Natürlich lässt sich die Physik nicht vollends überlisten. Aber ein hecklastig ausgelegter Allradantrieb, ein tiefer gelegtes Fahrwerk mit Dämpfern, die ihre Leistung in wenigen Sekundenbruchteilen den Gegebenheiten anpassen, Bremsen, bissig wie der Hund von Baskerville und natürlich 625 PS sowie dem zweier Turbos tun ihr Bestes, um das Gesetz von der Trägheit der Masse auszuhebeln. Und das machen sie richtig gut: Nicht wie ein Luxusdampfer in schwerer See, sondern sauber und präzise wie eine Rennyacht beim Admirals Cup schneidet der Bentley durch die Kurven und wirft sich wacker der Fliehkraft entgegen. Klar quietschen dabei mal die fetten Reifen auf den imposanten 21-Zoll-Rädern, und das vornehme Grummeln des Zwölfzylinders weicht im Sportmodus einem wütenden Grollen. Dennoch wirkt der Continental GT Speed beim Ritt durchs Hinterland so distinguiert und kultiviert wie James Bond, der selbst im übelsten Getümmel noch Smoking trägt.
So viel Spaß die Landpartie mit dem Luxusliner auch macht, nichts geht über den Kick beim Kickdown auf einer langen Geraden: Schneller als ein Jumbojet beim Start wirft der Bentley dann seine ganze Masse nach vorn und hat schon nach 4,2 Sekunden Tempo 100 erreicht. Nach neun Sekunden steht die Tachonadel bei 160 und danach geht der Vortrieb immer weiter.

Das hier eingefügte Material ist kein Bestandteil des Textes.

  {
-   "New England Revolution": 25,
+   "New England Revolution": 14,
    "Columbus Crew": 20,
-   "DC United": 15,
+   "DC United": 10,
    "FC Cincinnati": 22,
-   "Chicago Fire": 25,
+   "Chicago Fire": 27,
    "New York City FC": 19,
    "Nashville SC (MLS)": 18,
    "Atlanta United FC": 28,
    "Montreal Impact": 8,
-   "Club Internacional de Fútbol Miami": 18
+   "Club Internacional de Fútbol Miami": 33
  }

Das erfordert erhöhte Aufmerksamkeit im Cockpit – gerade weil das Auto die Schnelligkeit beinahe mühelos aus dem Motorraum schüttelt. Erst jenseits von 300 km/h bewegt sich die Tachonadel wieder so langsam, dass das Auge folgen kann. 310, 315, 320, 330 km/h – wer lang genug die Nerven behält, fährt in diesem Auto selbst Supersportwagen wie dem Ferrari F12 oder dem neuen Aston Martin Vanquish davon. Und wem das an Adrenalin noch nicht reicht, der sollte bei sehr hoher Geschwindigkeit einmal beherzt auf die Bremse treten. Die packt nämlich so fest zu, dass man Mühe hat, nicht gegen die Frontscheibe zu prallen. Es ist der nackte Wahnsinn, wie der Biss in die riesigen Keramikscheiben die Fuhre zum Stehen bringt.

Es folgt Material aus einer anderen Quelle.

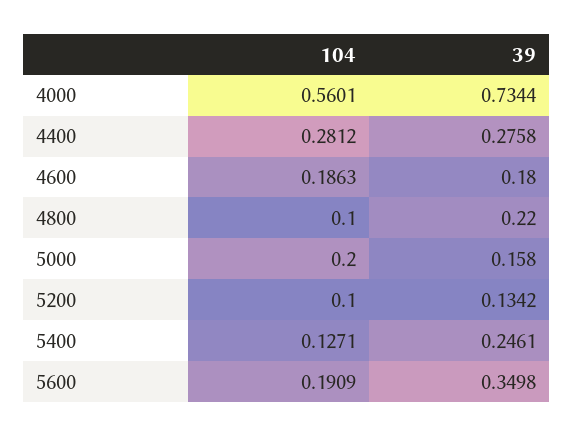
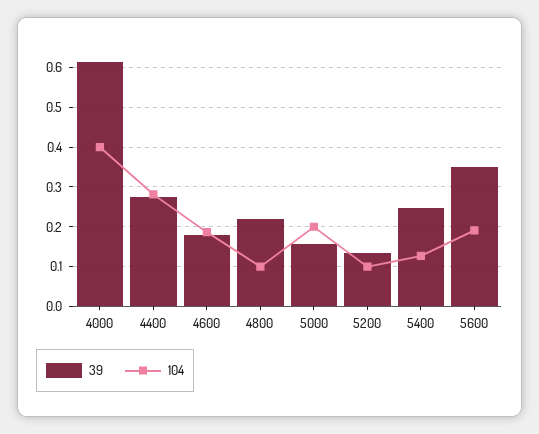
  {
    "104": {
-     "4000": 0.5601,
+     "4000": 0.4,
      "4400": 0.2812,
      "4600": 0.1863,
      "4800": 0.1,
      "5000": 0.2,
      "5200": 0.1,
      "5400": 0.1271,
      "5600": 0.1909
    },
    "39": {
-     "4000": 0.7344,
+     "4000": 0.62,
      "4400": 0.2758,
      "4600": 0.18,
      "4800": 0.22,
      "5000": 0.158,
      "5200": 0.1342,
      "5400": 0.2461,
      "5600": 0.3498
    }
  }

Man kann derartige Erfahrungen auch in einem Mercedes CL 65 AMG oder einem Audi S8 machen, doch für Bentley ist der GT Speed nicht nur eine sportliche Sonderserie. „Beim Vorgänger kam diese Variante auf einen Verkaufsanteil von 50 Prozent. Da kann man kaum mehr von einem Nischenmodell sprechen“, sagt der neue Bentley-Chef Wolfgang Schreiber, und hofft, dass es auch künftig so kommen wird. Nicht nur, weil Bentley mittlerweile der größte Zwölfzylinderhersteller der Welt ist und das auch in Zeiten des Downsizings bleiben möchte. Sondern auch, weil er an jedem Continental GT Speed noch einmal 20.000 Euro mehr verdient als am normalen Modell. Denn der Speed ist nicht nur der schnellste Bentley aller Zeiten, sondern mit 204.561 Euro auch der teuerste Continental in der Geschichte. Aber dafür gibt es ja schließlich auch zwei Autos in einem.